Texto fuente |

************

El presidente de la Suprema Corte de Justicia, Luis Henry Molina Peña, junto a otros siete magistrados, finalizará el próximo sábado su primer período en funciones, por lo que deberán ser evaluados este año por el Consejo Nacional de la Magistratura, organismo que aún no ha sido convocado para ese proceso.
A este proceso también se integrarán tres jueces que en diciembre pasado completaron dos períodos consecutivos, sumando 14 años en el tribunal. Se trata de Fran Euclides Soto Sánchez, Manuel Herrera Carbuccia y Francisco Antonio Jerez.
Junto a Molina Peña, los magistrados Vanessa E. Acosta Peralta, Samuel Arias Arzeno, Anselmo Alejandro Bello, María G. Garabito, Justiniano Montero Montero, Nancy Salcedo Fernández y Rafael Vásquez Goico fueron designados por el CNM el 4 de abril de 2019 para integrar la alta corte.

************

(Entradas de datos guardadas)

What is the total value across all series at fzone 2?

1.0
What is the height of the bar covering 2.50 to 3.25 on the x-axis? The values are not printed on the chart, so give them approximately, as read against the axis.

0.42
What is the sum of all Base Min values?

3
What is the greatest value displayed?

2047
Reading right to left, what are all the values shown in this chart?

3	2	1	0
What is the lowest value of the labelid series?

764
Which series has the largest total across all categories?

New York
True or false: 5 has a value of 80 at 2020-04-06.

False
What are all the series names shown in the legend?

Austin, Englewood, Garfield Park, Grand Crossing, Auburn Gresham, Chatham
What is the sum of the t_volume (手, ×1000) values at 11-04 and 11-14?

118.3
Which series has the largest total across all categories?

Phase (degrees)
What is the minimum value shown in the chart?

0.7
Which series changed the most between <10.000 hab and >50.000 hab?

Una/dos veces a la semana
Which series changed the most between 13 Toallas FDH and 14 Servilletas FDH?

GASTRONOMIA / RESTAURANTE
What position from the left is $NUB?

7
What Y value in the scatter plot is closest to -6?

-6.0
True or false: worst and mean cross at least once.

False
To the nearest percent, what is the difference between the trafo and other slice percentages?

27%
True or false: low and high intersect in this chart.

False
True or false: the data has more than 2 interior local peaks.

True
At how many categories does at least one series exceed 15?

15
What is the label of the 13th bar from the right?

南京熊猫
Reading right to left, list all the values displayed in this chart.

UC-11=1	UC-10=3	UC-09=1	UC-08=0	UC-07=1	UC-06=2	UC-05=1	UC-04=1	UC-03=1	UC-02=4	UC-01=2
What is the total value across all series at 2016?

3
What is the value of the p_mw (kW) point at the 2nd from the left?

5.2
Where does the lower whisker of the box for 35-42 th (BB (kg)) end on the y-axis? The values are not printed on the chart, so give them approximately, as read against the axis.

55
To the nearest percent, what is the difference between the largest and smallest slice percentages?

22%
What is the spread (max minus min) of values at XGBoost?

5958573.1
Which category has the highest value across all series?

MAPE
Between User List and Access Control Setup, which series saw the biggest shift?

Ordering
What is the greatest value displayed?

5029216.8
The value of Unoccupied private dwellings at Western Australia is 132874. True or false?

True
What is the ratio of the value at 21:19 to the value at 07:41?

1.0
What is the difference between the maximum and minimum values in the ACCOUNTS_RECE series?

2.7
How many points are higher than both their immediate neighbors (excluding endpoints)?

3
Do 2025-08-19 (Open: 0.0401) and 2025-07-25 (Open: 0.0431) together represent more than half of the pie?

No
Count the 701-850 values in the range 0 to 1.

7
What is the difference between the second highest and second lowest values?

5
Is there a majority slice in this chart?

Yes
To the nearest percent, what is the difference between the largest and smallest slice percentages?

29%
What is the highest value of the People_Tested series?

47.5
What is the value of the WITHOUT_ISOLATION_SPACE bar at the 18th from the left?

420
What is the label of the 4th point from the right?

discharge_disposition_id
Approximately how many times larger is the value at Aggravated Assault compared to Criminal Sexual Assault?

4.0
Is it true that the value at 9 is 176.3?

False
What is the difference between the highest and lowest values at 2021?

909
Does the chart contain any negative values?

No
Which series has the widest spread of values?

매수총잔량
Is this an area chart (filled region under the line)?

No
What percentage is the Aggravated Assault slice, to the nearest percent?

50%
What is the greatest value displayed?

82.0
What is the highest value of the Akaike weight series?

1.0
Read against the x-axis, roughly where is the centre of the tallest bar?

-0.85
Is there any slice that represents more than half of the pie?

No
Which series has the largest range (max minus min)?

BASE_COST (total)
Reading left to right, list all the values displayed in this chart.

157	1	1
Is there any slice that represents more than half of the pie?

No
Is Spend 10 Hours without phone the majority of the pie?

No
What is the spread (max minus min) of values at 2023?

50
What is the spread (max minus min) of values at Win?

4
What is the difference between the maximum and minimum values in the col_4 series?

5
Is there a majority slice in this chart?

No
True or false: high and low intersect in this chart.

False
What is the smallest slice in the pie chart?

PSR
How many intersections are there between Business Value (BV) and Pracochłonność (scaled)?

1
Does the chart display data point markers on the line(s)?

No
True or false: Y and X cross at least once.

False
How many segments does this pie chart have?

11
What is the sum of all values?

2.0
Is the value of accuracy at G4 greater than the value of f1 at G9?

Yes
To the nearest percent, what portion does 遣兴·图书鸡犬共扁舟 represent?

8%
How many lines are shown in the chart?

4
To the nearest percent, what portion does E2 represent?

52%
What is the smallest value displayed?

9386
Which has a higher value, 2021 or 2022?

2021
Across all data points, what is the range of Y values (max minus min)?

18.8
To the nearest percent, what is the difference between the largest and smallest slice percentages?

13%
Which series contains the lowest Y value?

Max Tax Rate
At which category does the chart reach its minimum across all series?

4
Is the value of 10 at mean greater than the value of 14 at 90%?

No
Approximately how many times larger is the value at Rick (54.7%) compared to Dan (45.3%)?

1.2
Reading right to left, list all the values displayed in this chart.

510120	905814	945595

************

Qué se pide |
1. Según el texto sobre la Suprema Corte de Justicia, ¿por qué Luis Henry Molina Peña y otros siete magistrados deben ser evaluados este año por el Consejo Nacional de la Magistratura? Explíquelo en una a tres oraciones.
2. Transcriba del texto sobre la Suprema Corte de Justicia el fragmento que va desde "Junto a Molina" hasta "la alta corte.".

Lista de soluciones |
1. Deben ser evaluados porque el próximo sábado finalizará su primer período en funciones.

2.
Junto a Molina Peña, los magistrados Vanessa E. Acosta Peralta, Samuel Arias Arzeno, Anselmo Alejandro Bello, María G. Garabito, Justiniano Montero Montero, Nancy Salcedo Fernández y Rafael Vásquez Goico fueron designados por el CNM el 4 de abril de 2019 para integrar la alta corte.